1. A method for universal plug and play communications, which is performed by a communication device, the method comprising:

checking for a change in a presence of a dynamic host configuration protocol (DHCP) server in a network to which the communication device belongs;

changing an Internet protocol address used by the communication device to a new Internet protocol address allocated appropriately for a changed environment if it is determined as a result of the checking that the change has occurred in the presence of the DHCP server; and

notifying another communication device of the new Internet protocol address.

2. The method of claim 1, wherein the checking for the change in the presence of the DHCP server is performed periodically.

3. The method claim 1, wherein the checking for the change in the presence of the DHCP server is performed if a source address included in a predetermined packet sent from the other communication device does not belong to a same subnet as the Internet protocol address used by the communication device.

4. The method of claim 1, wherein the new Internet protocol address is allocated by the DHCP server or by performing an auto Internet protocol address allocating function.

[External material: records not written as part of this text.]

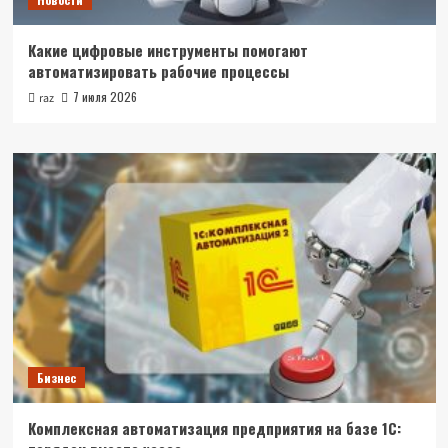
Какие цифровые инструменты помогают
автоматизировать рабочие процессы
7 июля 2026
raz
Бизнес
Комплексная автоматизация предприятия на базе 1С: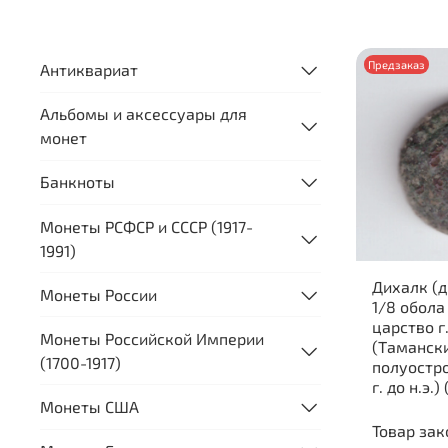
Предзаказ
Антиквариат
Альбомы и аксессуары для
монет
Банкноты
Монеты РСФСР и СССР (1917-
1991)
Дихалк (д
Монеты России
1/8 обола
царство г
Монеты Российской Империи
(Таманск
(1700-1917)
полуостро
г. до н.э.)
Монеты США
Товар зак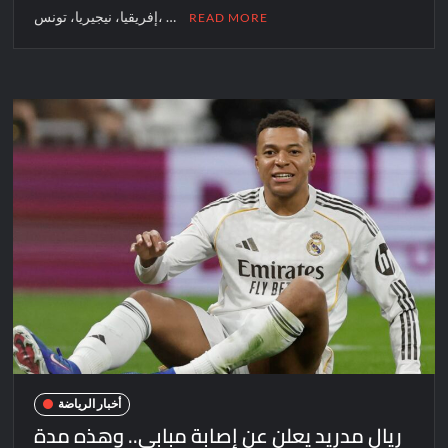
إفريقيا، نيجيريا، تونس، …
READ MORE
أخبار الرياضة
ريال مدريد يعلن عن إصابة مبابي.. وهذه مدة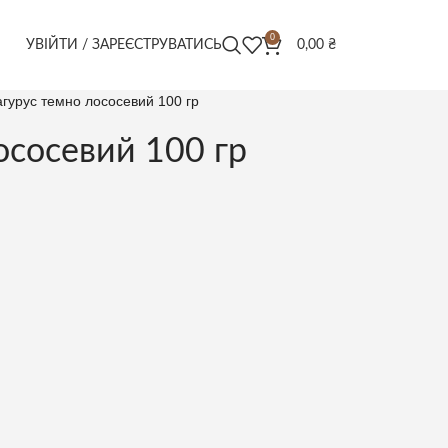
0
УВІЙТИ / ЗАРЕЄСТРУВАТИСЬ
0,00
₴
агурус темно лососевий 100 гр
ососевий 100 гр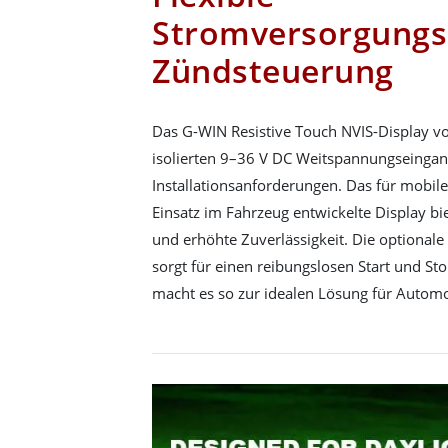
Stromversorgungs
Zündsteuerung
Das G-WIN Resistive Touch NVIS-Display v
isolierten 9–36 V DC Weitspannungseingang 
Installationsanforderungen. Das für mob
Einsatz im Fahrzeug entwickelte Display bi
und erhöhte Zuverlässigkeit. Die optional
sorgt für einen reibungslosen Start und S
macht es so zur idealen Lösung für Automo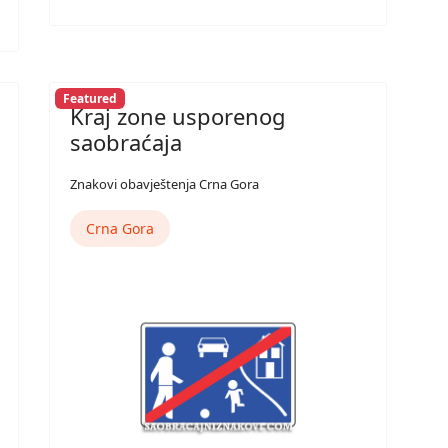
Featured
Kraj zone usporenog
saobraćaja
Znakovi obavještenja Crna Gora
Crna Gora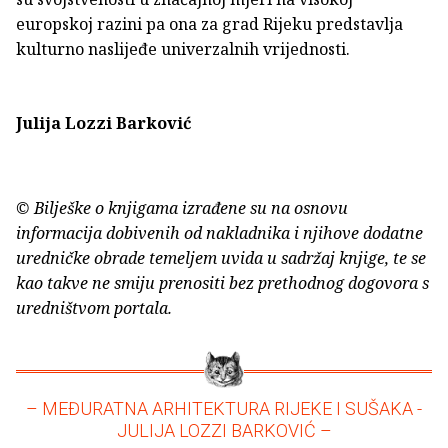
europskoj razini pa ona za grad Rijeku predstavlja
kulturno naslijeđe univerzalnih vrijednosti.
Julija Lozzi Barković
© Bilješke o knjigama izrađene su na osnovu
informacija dobivenih od nakladnika i njihove dodatne
uredničke obrade temeljem uvida u sadržaj knjige, te se
kao takve ne smiju prenositi bez prethodnog dogovora s
uredništvom portala.
– MEĐURATNA ARHITEKTURA RIJEKE I SUŠAKA -
JULIJA LOZZI BARKOVIĆ –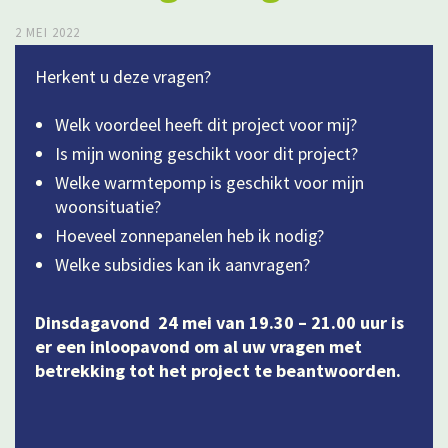
2 MEI 2022
Herkent u deze vragen?
Welk voordeel heeft dit project voor mij?
Is mijn woning geschikt voor dit project?
Welke warmtepomp is geschikt voor mijn
woonsituatie?
Hoeveel zonnepanelen heb ik nodig?
Welke subsidies kan ik aanvragen?
Dinsdagavond 24 mei van 19.30 – 21.00 uur is
er een inloopavond om al uw vragen met
betrekking tot het project te beantwoorden.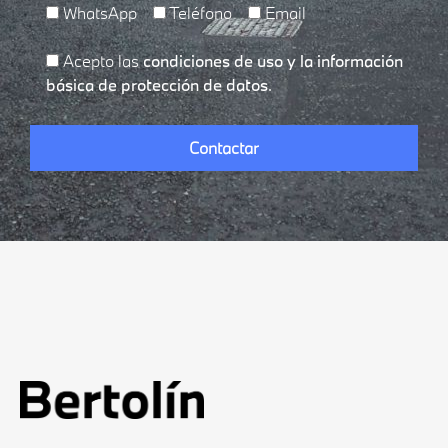
WhatsApp
Teléfono
Email
Acepto las
condiciones de uso y la información
básica de protección de datos
.
Por
favor,
deja
este
campo
vacío.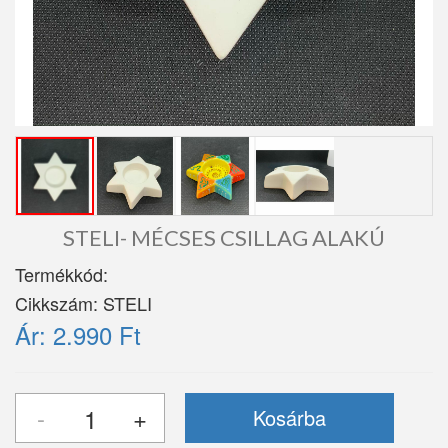
STELI- MÉCSES CSILLAG ALAKÚ
Termékkód:
Cikkszám:
STELI
Ár:
2.990 Ft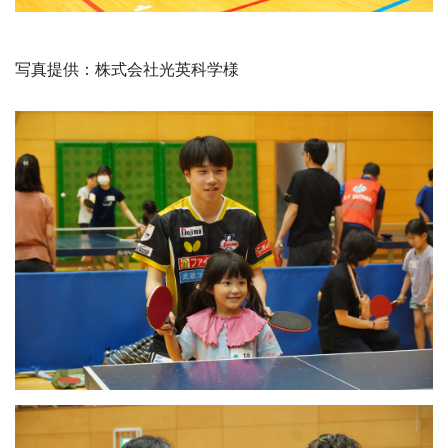
写真提供：株式会社光英科学様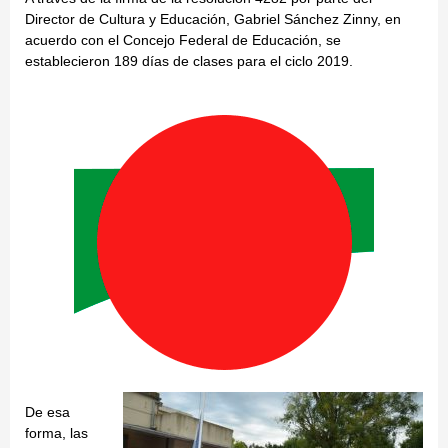
Director de Cultura y Educación, Gabriel Sánchez Zinny, en
acuerdo con el Concejo Federal de Educación, se
establecieron 189 días de clases para el ciclo 2019.
De esa
forma, las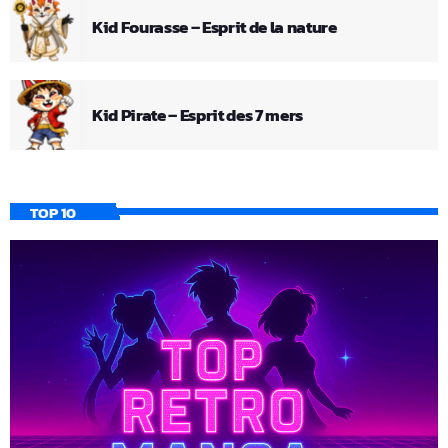
Kid Fourasse – Esprit de la nature
Kid Pirate – Esprit des 7 mers
TOP 10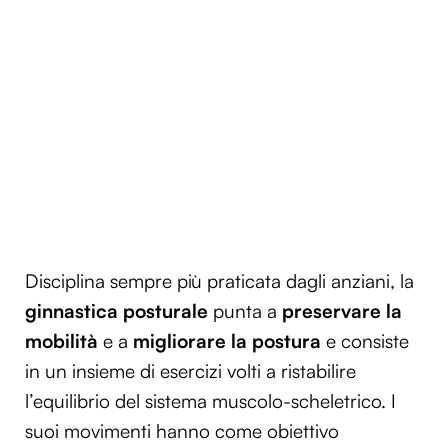
Disciplina sempre più praticata dagli anziani, la
ginnastica posturale
punta a
preservare la
mobilità
e a
migliorare la postura
e consiste
in un insieme di esercizi volti a ristabilire
l’equilibrio del sistema muscolo-scheletrico. I
suoi movimenti hanno come obiettivo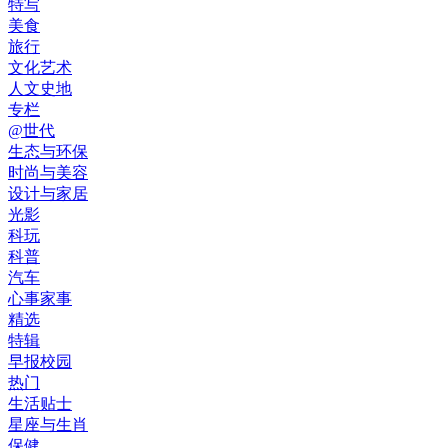
特写
美食
旅行
文化艺术
人文史地
专栏
@世代
生态与环保
时尚与美容
设计与家居
光影
科玩
科普
汽车
心事家事
精选
特辑
早报校园
热门
生活贴士
星座与生肖
保健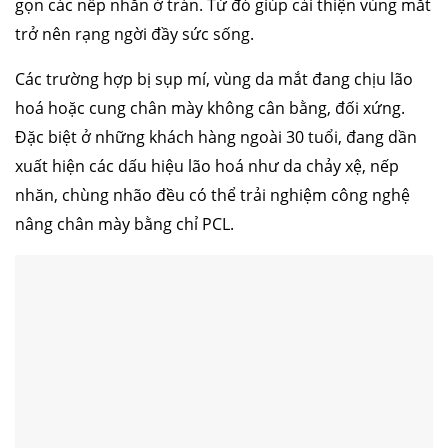
gọn các nếp nhăn ở trán. Từ đó giúp cải thiện vùng mắt
trở nên rạng ngời đầy sức sống.
Các trường hợp bị sụp mí, vùng da mắt đang chịu lão
hoá hoặc cung chân mày không cân bằng, đối xứng.
Đặc biệt ở những khách hàng ngoài 30 tuổi, đang dần
xuất hiện các dấu hiệu lão hoá như da chảy xệ, nếp
nhăn, chùng nhão đều có thể trải nghiệm công nghệ
nâng chân mày bằng chỉ PCL.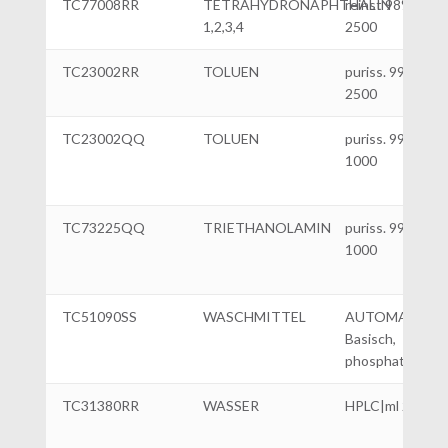
TC77008RR
TETRAHYDRONAPHTHALIN
reinst 98% ml
1,2,3,4
2500
TC23002RR
TOLUEN
puriss. 99%|ml
2500
TC23002QQ
TOLUEN
puriss. 99%|ml
1000
TC73225QQ
TRIETHANOLAMIN
puriss. 99%|ml
1000
TC51090SS
WASCHMITTEL
AUTOMATISC
Basisch,
phosphatfrei L.5
TC31380RR
WASSER
HPLC|ml 2500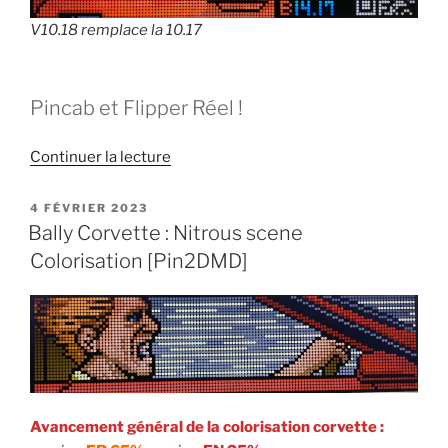
V10.18 remplace la 10.17
Pincab et Flipper Réel !
de
Continuer la lecture
« Bally
Corvette
PUBLIÉ
4 FÉVRIER 2023
LE
Pin2DMD
Bally Corvette : Nitrous scene
colorisation
Colorisation [Pin2DMD]
10.18
disponible »
Avancement général de la colorisation corvette :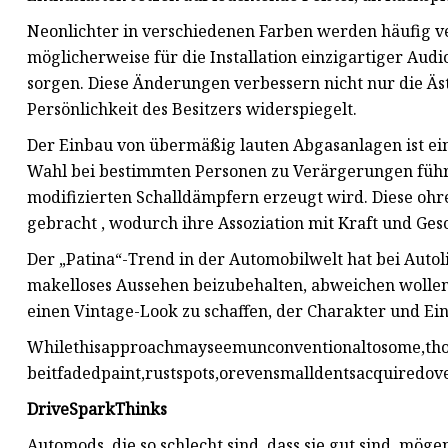
Neonlichter in verschiedenen Farben werden häufig ve
möglicherweise für die Installation einzigartiger Aud
sorgen. Diese Änderungen verbessern nicht nur die Äst
Persönlichkeit des Besitzers widerspiegelt.
Der Einbau von übermäßig lauten Abgasanlagen ist e
Wahl bei bestimmten Personen zu Verärgerungen führ
modifizierten Schalldämpfern erzeugt wird. Diese o
gebracht , wodurch ihre Assoziation mit Kraft und Ges
Der „Patina“-Trend in der Automobilwelt hat bei Auto
makelloses Aussehen beizubehalten, abweichen wollen. 
einen Vintage-Look zu schaffen, der Charakter und Einz
Whilethisapproachmayseemunconventionaltosome,those
beitfadedpaint,rustspots,orevensmalldentsacquiredove
DriveSparkThinks
Automods, die so schlecht sind, dass sie gut sind, mög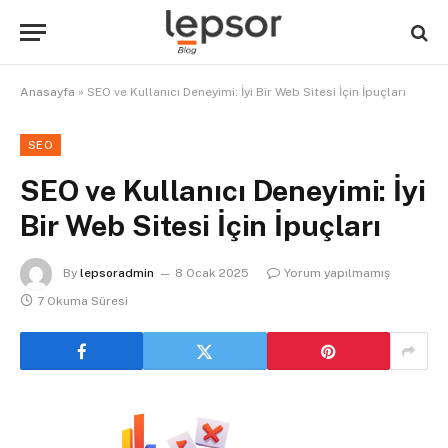
Anasayfa
»
SEO ve Kullanıcı Deneyimi: İyi Bir Web Sitesi İçin İpuçları
SEO
SEO ve Kullanıcı Deneyimi: İyi
Bir Web Sitesi İçin İpuçları
By
lepsoradmin
8 Ocak 2025
Yorum yapılmamış
7 Okuma Süresi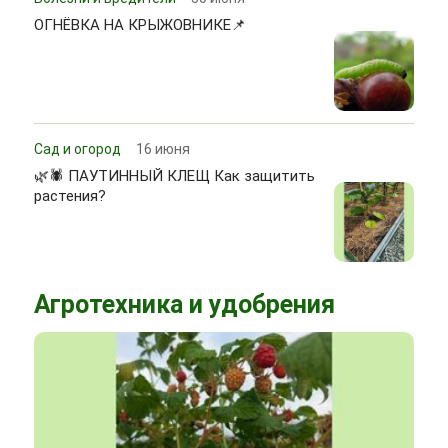
ОГНЁВКА НА КРЫЖОВНИКЕ📌
Сад и огород
16 июня
🌿🕷 ПАУТИННЫЙ КЛЕЩ Как защитить
растения?
Агротехника и удобрения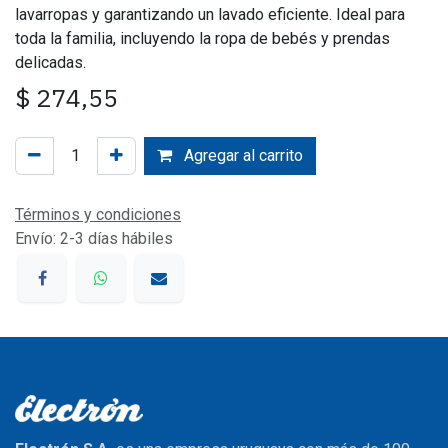
lavarropas y garantizando un lavado eficiente. Ideal para
toda la familia, incluyendo la ropa de bebés y prendas
delicadas.
$
274,55
Agregar al carrito
Términos y condiciones
Envío: 2-3 días hábiles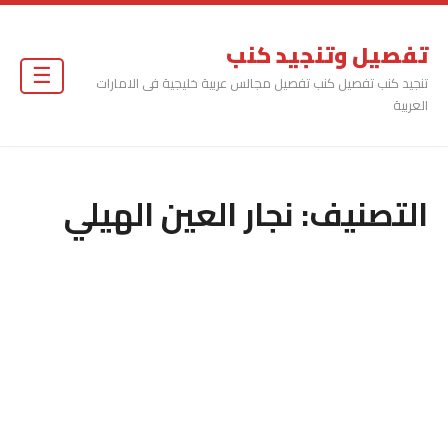
تفصيل وتنجيد كنب
☰
تنجيد كنب تفصيل كنب تفصيل مجالس عربية خليجية فى الامارات
العربية
التصنيف:
نجار العين الهيلي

5. A device for universal plug and play communications, the device comprising:

a transceiving unit transmits data to and receives data from another communication device;

an address setting unit which changes an Internet protocol address used by the device to a new Internet protocol address allocated appropriately for a changed environment if it determined that a change has occurred in a presence of a dynamic host configuration protocol (DHCP) server in a network connected to the device through the transceiving unit; and

a control unit which checks for the presence of the DHCP server, and transmits the new Internet protocol address to the other communication device through the transceiving unit.

6. The device of claim 5, wherein the control unit periodically checks for the presence of the DHCP server.

7. The device of claim 5, wherein the control unit checks for the presence of the DHCP server if a source address included in a predetermined packet sent from the other communication device does not belong to a same subnet as the Internet protocol address used by the device.